The fatter fat
Fast-food ingredient may pump up your paunch.
Eating some fats could make you fatter than others, even if their calorie count is the same.
That's the finding from researchers who fed trans-fatty acids, commonly found in fast food, to monkeys. Those that ate a daily dose of the trans-fatty acids gained 30% more lard around their bellies than those who ate different fats containing exactly the same amount of calories.
'Trans-fats' are already considered to be a dietary villain because they boost levels of 'bad' cholesterol and promote heart disease. But when it comes to obesity, it is generally assumed that trans, saturated and unsaturated fats are equally problematic, because they are loaded with the same amount of energy.
This study says otherwise. It suggests that trans-fats could promote obesity more than other types of fat. People who eat them could be "walking down the road to disaster", says lead author Kylie Kavanagh at Wake Forest University Baptist Medical Center in Winston-Salem, North Carolina.
"It's consistent with the idea that fatty acids are not just calories," says Dariush Mozaffarian who studies dietary fats at Harvard School of Public Health in Boston, Massachusetts, and was not involved in the study.
Mounting evidence shows that the different types of fatty acids, which are incorporated into cell membranes, have wide-ranging effects on the body aside from those on cholesterol. "It'll be the direction of research for the coming years," Mozaffarian says.
Popular choice
Trans-fats are made by pumping hydrogen into food oils. Because of their long shelf-life and useful consistency, they have become popular in the food industry and are common in commercial baked, deep-fried and snack foods.
Kavanagh's team set out to test whether trans-fats fur up the arteries of monkeys. She fed one group of monkeys 8% of their calories from partly hydrogenated soy-bean oil, a common source of trans-fats. The dose was equivalent to about one human meal of a cheeseburger and fries a day. A second group of monkeys ate an identical diet, except their trans-fats were replaced with a slightly different chemical form of fat.

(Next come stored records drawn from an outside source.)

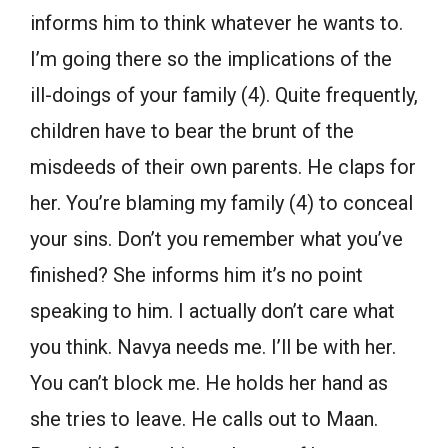
informs him to think whatever he wants to.
I’m going there so the implications of the
ill-doings of your family (4). Quite frequently,
children have to bear the brunt of the
misdeeds of their own parents. He claps for
her. You’re blaming my family (4) to conceal
your sins. Don’t you remember what you’ve
finished? She informs him it’s no point
speaking to him. I actually don’t care what
you think. Navya needs me. I’ll be with her.
You can’t block me. He holds her hand as
she tries to leave. He calls out to Maan.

At the end of six years, Kavanagh scanned the monkey's arteries, but the thing that really stood out was their bellies. The trans-fat eating monkeys had gained around 7% in weight, while their healthier counterparts had put on just 2%. They also had about a third more flab around their abdomen. "You can see white globs of fat in these guys," Kavanagh says. She presented the results of the study on 12 June at the Annual Scientific Sessions of the American Diabetes Association in Washington, D.C.
Insulin danger
The researchers also found that the trans-fat monkeys had higher blood glucose and were much more insulin resistant, suggesting that they are headed toward becoming diabetic.

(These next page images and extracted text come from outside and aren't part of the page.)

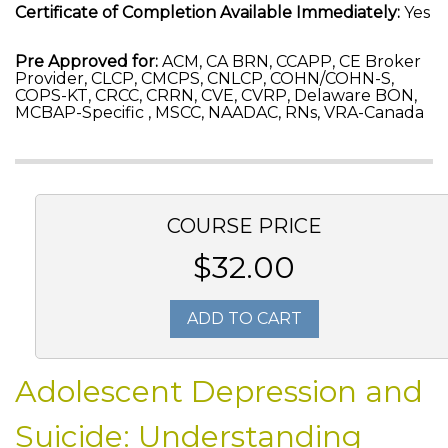
Certificate of Completion Available Immediately:
Yes
Pre Approved for:
ACM, CA BRN, CCAPP, CE Broker
Provider, CLCP, CMCPS, CNLCP, COHN/COHN-S,
COPS-KT, CRCC, CRRN, CVE, CVRP, Delaware BON,
MCBAP-Specific , MSCC, NAADAC, RNs, VRA-Canada
COURSE PRICE
$32.00
ADD TO CART
Adolescent Depression and
Suicide: Understanding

The finding echoes studies in people, which have hinted that a diet rich in trans-fats could contribute to diabetes and weight gain. But it has been difficult to pin down the effects of trans-fats compared with other elements of our diets.
The trans-fats may directly stimulate the pancreas to make more insulin, which in turn makes the body resistant to the excess of this hormone. Another possibility is that trans-fats, when inserted into cell membranes, may somehow prevent cells from reacting to insulin normally. But Kavanagh says it is not clear how this leads to a spare tyre around the middle.
Whatever the mechanism, the writing is already on the wall for trans-fats. Denmark has banned them from processed foods, and some US food companies are phasing them out since the Food and Drug Administration required that trans-fat content be listed on food labels. But "they are alive and kicking in fast foods", Mozaffarian says.